Les romans de Christian Oster possèdent un charme singulier.
On court un risque à le décrire. Chaque argument peut se retourner contre lui,
nombre de lecteurs ne comprenant pas, à moins d’y aller voir, quelles sont les
qualités propres à, par exemple et pour citer le livre qui vient de reparaître
au format de poche, Le cœur du problème.
L’ambiguïté tient à la faiblesse du commentaire face à la force de l’écriture
romanesque. Mais aussi à une évidence : ce qui plaît à l’un peut ennuyer
l’autre.
Prenons le risque. Les silhouettes des personnages de
Christian Oster sont floues, leur caractère, indécis, leur parcours, hasardeux.

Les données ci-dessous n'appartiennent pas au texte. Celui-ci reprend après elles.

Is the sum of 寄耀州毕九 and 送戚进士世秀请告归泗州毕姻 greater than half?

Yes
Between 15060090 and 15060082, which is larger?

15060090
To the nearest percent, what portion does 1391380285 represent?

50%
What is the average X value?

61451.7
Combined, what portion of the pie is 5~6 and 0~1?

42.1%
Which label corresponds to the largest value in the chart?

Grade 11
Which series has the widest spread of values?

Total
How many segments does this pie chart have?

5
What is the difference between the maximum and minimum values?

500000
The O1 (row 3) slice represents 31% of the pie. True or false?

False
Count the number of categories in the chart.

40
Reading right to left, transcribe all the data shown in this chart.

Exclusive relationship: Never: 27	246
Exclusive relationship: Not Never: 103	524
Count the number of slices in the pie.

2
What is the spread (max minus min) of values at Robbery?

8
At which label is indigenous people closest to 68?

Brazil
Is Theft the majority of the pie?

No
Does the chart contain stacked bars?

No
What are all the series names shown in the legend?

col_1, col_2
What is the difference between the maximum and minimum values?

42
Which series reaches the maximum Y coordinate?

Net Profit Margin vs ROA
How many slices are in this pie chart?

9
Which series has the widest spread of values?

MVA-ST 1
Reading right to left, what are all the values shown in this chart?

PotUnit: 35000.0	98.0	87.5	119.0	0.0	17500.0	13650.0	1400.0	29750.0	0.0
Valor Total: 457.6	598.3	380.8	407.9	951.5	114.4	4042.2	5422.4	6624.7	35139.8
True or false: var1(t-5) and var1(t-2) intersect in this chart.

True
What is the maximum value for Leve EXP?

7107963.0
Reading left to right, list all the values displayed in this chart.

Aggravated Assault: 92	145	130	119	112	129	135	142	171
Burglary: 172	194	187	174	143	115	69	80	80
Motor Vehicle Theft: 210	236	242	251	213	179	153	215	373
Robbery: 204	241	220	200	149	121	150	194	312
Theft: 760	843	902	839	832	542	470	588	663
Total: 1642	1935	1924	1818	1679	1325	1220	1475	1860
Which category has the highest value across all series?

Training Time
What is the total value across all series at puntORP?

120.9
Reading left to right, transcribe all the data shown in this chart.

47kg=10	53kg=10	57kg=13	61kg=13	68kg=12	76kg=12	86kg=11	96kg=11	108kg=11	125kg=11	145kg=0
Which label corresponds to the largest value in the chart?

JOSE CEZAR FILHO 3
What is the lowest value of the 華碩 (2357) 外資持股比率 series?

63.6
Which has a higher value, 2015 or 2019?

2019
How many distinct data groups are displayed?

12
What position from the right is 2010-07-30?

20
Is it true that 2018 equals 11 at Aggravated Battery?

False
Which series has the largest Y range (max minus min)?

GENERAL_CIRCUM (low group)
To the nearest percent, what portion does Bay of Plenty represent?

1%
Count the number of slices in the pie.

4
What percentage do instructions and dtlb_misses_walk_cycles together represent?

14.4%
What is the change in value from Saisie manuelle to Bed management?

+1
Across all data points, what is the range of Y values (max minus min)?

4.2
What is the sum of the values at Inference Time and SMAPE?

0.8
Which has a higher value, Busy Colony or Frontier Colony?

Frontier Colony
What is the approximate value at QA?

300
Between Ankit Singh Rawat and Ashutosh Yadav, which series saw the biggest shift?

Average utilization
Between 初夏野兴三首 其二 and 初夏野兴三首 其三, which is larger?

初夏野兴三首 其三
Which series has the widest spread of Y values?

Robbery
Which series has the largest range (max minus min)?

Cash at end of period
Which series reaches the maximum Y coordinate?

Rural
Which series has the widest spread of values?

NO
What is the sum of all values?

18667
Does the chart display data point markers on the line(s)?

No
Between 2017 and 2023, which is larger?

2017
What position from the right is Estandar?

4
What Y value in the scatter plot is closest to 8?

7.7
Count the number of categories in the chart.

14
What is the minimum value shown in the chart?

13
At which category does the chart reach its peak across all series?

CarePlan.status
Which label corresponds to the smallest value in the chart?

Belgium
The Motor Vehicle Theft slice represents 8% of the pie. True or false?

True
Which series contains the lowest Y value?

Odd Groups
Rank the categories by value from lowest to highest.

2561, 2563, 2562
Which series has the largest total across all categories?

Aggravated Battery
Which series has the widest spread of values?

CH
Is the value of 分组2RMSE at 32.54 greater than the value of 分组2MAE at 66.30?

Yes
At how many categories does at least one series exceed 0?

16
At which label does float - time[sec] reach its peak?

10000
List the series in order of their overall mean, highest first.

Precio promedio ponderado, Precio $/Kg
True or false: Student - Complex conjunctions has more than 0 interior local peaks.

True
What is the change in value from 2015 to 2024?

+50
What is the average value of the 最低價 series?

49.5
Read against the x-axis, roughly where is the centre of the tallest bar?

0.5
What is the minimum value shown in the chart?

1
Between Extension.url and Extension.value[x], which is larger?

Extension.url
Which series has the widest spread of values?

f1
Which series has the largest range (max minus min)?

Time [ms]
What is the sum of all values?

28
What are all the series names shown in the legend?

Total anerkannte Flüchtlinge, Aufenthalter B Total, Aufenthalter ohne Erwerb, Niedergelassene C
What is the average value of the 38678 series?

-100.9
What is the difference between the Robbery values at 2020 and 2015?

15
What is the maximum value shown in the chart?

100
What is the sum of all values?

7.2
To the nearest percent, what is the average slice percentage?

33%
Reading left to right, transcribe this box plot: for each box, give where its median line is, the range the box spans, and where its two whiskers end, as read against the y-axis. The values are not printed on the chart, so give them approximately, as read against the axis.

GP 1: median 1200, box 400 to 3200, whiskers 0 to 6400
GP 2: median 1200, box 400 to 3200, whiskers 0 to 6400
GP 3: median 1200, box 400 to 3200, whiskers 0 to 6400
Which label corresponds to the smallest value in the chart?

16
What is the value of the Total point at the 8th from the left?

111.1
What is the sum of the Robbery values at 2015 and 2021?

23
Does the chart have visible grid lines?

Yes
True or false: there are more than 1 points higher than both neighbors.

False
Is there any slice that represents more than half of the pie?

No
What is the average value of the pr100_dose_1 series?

Simon, comme d’autres dans les romans précédents, est placé devant une
situation qu’il ne maîtrise pas, qu’il fait mine de dominer mais dont la suite
des événements prouvera qu’elle était trop complexe pour lui. L’ouverture en
fournit les principaux éléments : en rentrant chez lui, Simon trouve dans
son salon le cadavre d’un homme, selon toute vraisemblance tombé de la mezzanine
dont la balustrade est brisée. Diane, la compagne de Simon, est dans la maison,
mais elle ne veut pas parler et s’en va.
Malgré le caractère improbable d’une scène à laquelle il se
dit qu’il ne sera jamais confronté, le lecteur sent poindre une question :
si j’étais à la place de Simon, comment réagirais-je ? Puis, heureusement
pour sa tranquillité d’esprit, la question s’efface derrière les improvisations
de Simon : placer le cadavre dans le coffre de la voiture, trouver de la
glace pour éviter les odeurs, l’enterrer dans le jardin, vendre la maison après
avoir fait réparer la balustrade… Chaque acte est pesé, mais à l’aune
d’arguments peu solides.
Intervient un gendarme, Henri, à qui Simon est venu
déclarer, histoire de paraître logique, la disparition de Diane. Henri est trop
amical pour n’être pas soupçonneux. Passe l’épouse de l’homme dont le cadavre
était dans le salon, et qui se demande ce que faisait le numéro de Diane dans
le portable de son mari. Apparaissent quelques autres protagonistes d’une partie
que, néanmoins, Simon joue seul, contre-lui-même.
Dans ce polar sans énigme, c’est l’état d’esprit de Simon qui devient le
fil du récit, tout le reste étant anecdotique. Troublant.